• **Task details**
Retype the passage of the newsgroup post on subscript bounds checks starting at "In-Reply-To: dewar.835402601@schonberg" and ending at "(b) old hat.".

• **Document section**
━━━━
From: ok@goanna.cs.rmit.EDU.AU (Richard A. O'Keefe)
Subject: Re: Concerning subscript bounds checks
Date: 1996/06/24
Date: 1996-06-24T00:00:00+00:00 [thread overview]
Message-ID: <4ql9eq$hdt@goanna.cs.rmit.EDU.AU> (raw)
In-Reply-To: dewar.835402601@schonberg
dewar@cs.nyu.edu (Robert Dewar) writes:
>Richard said
>"The remaining 4 occur in this context:
...
>A reasonably smart compiler should be able to tell that these four
>subscripts are also safe.
>"
>I suspect this judgment is based on informal reasoning ("well it is pretty
>obvious to me that it can be figured out").
Wrong. I worked out in some detail a straightforward method for a compiler
to handle this. I chose not to write it up here because it's (a) obvious
and (b) old hat.
>As always compiler optimizations,
>particularly range analysis are always more complicated than they appear
>from simple examples.
Look, I was *PRAISING* Ada, not criticising anything.
I have *NO IDEA* what optimisations GNAT or any other Ada compiler does
or does not do.
I know for a fact that the analysis required for this particular example
and for a wide range of examples like it (basically looping over a bunch
of vectors and _conditionally_ routing elements from one set of vectors
to another: APL Compress and Merge operations and a few other patterns
I've seen in Fortran code) is straightforward to specify and would take
linear time to compute (I am taking the attitude here that if a variable
outlives a goto you just throw up your hands and be pessimistic).
━━━━
• **Data extract**
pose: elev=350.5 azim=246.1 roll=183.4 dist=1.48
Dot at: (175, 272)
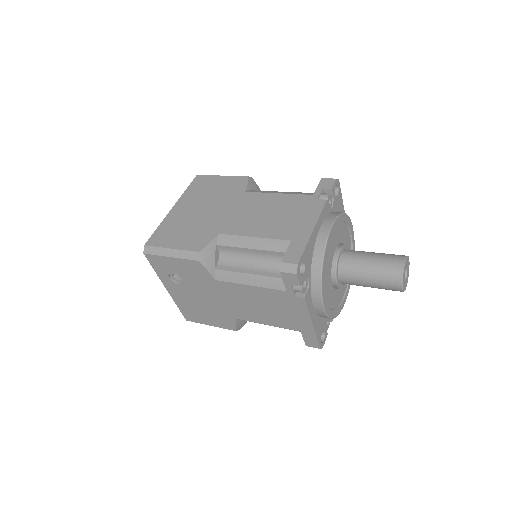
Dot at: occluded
━━━━
• **Answer in full**
In-Reply-To: dewar.835402601@schonberg
dewar@cs.nyu.edu (Robert Dewar) writes:
>Richard said
>"The remaining 4 occur in this context:
...
>A reasonably smart compiler should be able to tell that these four
>subscripts are also safe.
>"
>I suspect this judgment is based on informal reasoning ("well it is pretty
>obvious to me that it can be figured out").
Wrong. I worked out in some detail a straightforward method for a compiler
to handle this. I chose not to write it up here because it's (a) obvious
and (b) old hat.